--- SET EXERCISE A ---
Do these statements agree with the IRA estate-planning post? Answer each with yes or no, and quote the words that decide it.
(i) The beneficiary forms give the mother all of the IRA.
(ii) The estate is big enough to owe federal estate taxes.
(iii) The will sends the entire IRA into the IRA trust.
--- SET EXERCISE B ---
Answer these questions from the IRA estate-planning post.
(i) About how much was the father's IRA worth?
(ii) How many children are the ultimate beneficiaries of the IRA trust?
(iii) Whom does the closing reply say to consult about the MA estate taxes?
--- SET EXERCISE C ---
Reproduce everything in the IRA estate-planning post from "I look forward" down to "possible in MA.".

--- DOCUMENT TEXT ---
Estate planning…large IRA

Folks,

Newbie to this forum and find it extremely helpful already. Hoping for a response to this scenario, which I will try to simplify.

My dad recently passed with a roughly $5 million IRA as his primary asset. There are conflicting instructions in the will and beneficiary forms. The beneficiary forms states that my mom is to get 100% of the IRA with 4 kids acting as 25% contingent beneficiaries (were she not alive). The will states that the IRA is to be divided into 2 parts: 50% goes directly to my mother and 50% is directed to a pass through IRA trust that will distribute the larger of that portion of the IRA’s income or the RMD for the year to her, with the principal remaining intact. She does have access to the principal, if needed, but would not likely need it. In essence, the Trust was established to take advantage of the then $5 million exclusion in place at the time and to get at least $2.5 million out of my dad’s estate.

A few issues:

1) The discrepancy between the beneficiary form and the will: Is this going to be an issue in fulfilling the terms of the will if the beneficiary form dictates that 100% goes to my mother.

2) The IRA trust and all components of the will are very open ended in their language. There is a lot of verbiage describing flexibility to distribute funds in such a way as to take advantage of the various federal and state “exclusions” at time of death. The estate is not large enough to trigger federal estate taxes but is sufficiently large to trigger MA state taxes (over $1 million, so entirety of estate is taxes). Leaving $2.5 million of an IRA to an IRA trust will no doubt trigger the MA estate tax. It would seem better to me that the IRA or at least any amount over 1 million go directly to my mother to avoid the estate tax for the time being. Does that analysis sound correct?

3) 4 children are the ultimate beneficiaries of the IRA trust after my mother passes. It would seem that until this point, her RMDs will be based on her age, not those of any of the children. As a pass through trust, will she still be able to use the Uniform Life expectancy table or will she be forced to use the single life expectancy table (thus accelerating RMDs over her lifetime)?

4) Curious as to how one would have structured things differently given the onerous MA estate tax (and low exclusion), but generous Federal estate tax exclusion amounts. What should my mother be doing in preparation for the future to structure her estate when such a large component of it is the IRA? With the proposed elimination of the stretch IRA rules, does it make sense to structure something now (based on the open ended language of my father’s will) to take advantage of current stretch IRA rules before any changes go into effect?

I look forward to hearing from any and all of you with respect to these matters. This forum is a wealth of information and I thank you, in advance, for your time and expertise.

SR



  • You will have to consult with a MA estate attorney (normally the one that drafted the trust) in order to determine if there if there are any options to address the MA estate taxes. Extraordinary steps if even possible to get 50% into the trust will likely be time consuming and expensive if even possible in MA.

--- DATA SHOWN ---

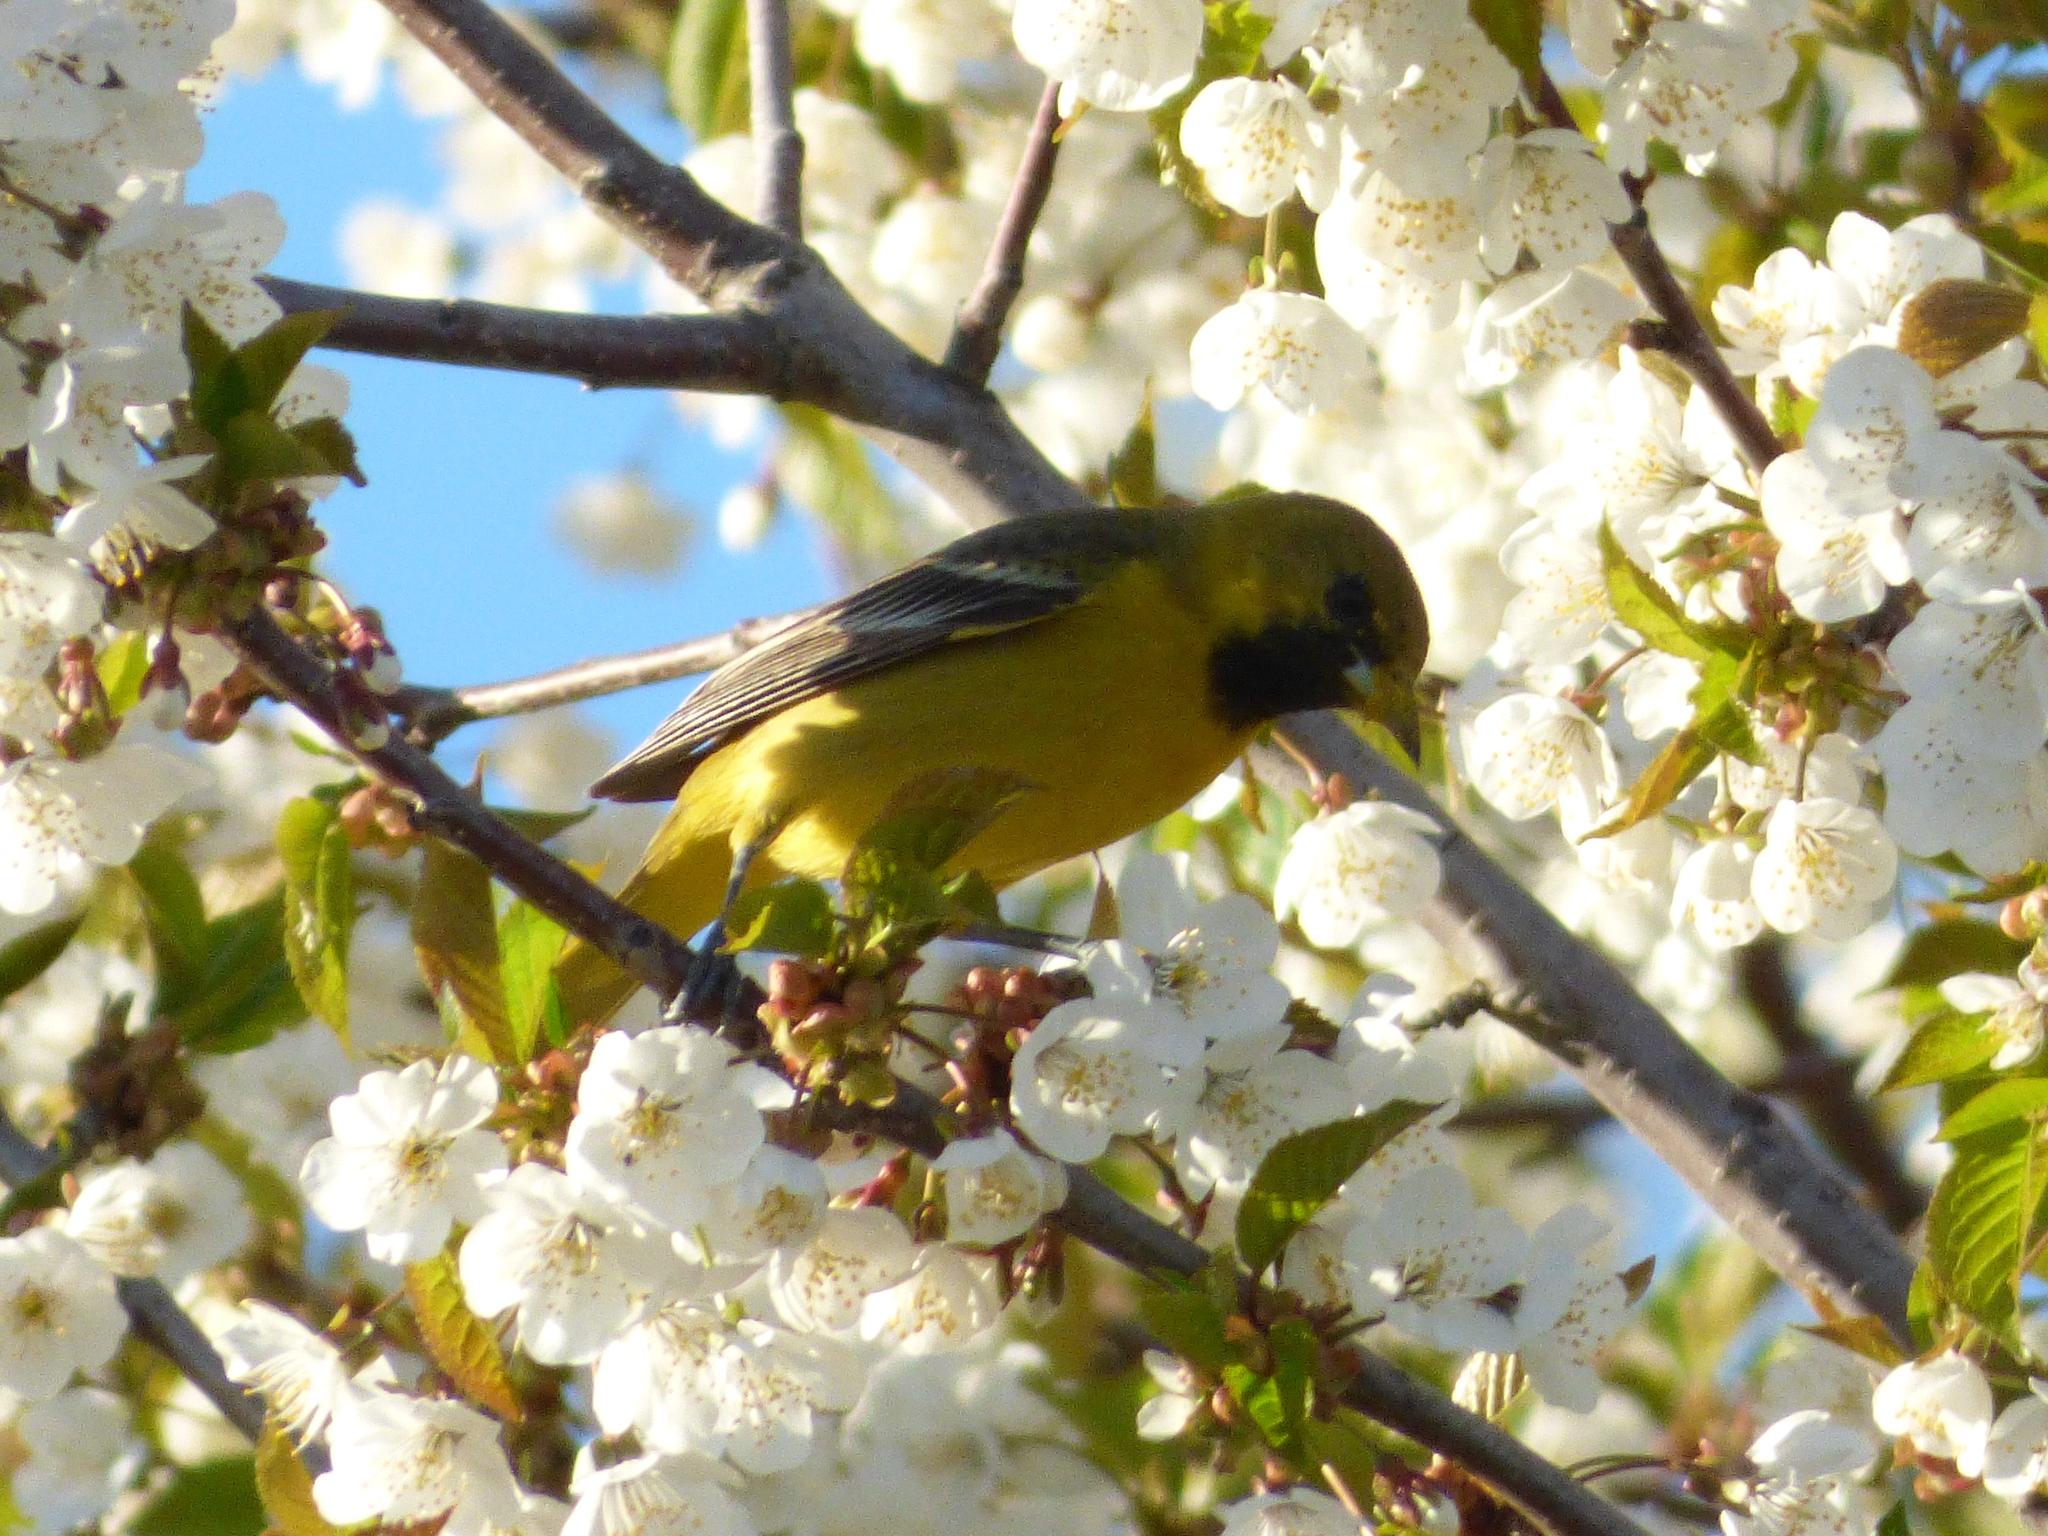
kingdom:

--- ANSWER A ---
(i) Yes: "The beneficiary forms states that my mom is to get 100% of the IRA"
(ii) No: "The estate is not large enough to trigger federal estate taxes"
(iii) No: "50% goes directly to my mother and 50% is directed to a pass through IRA trust"

--- ANSWER B ---
(i) Roughly $5 million.
(ii) Four.
(iii) A MA estate attorney, normally the one that drafted the trust.

--- ANSWER C ---
I look forward to hearing from any and all of you with respect to these matters. This forum is a wealth of information and I thank you, in advance, for your time and expertise.

SR



  • You will have to consult with a MA estate attorney (normally the one that drafted the trust) in order to determine if there if there are any options to address the MA estate taxes. Extraordinary steps if even possible to get 50% into the trust will likely be time consuming and expensive if even possible in MA.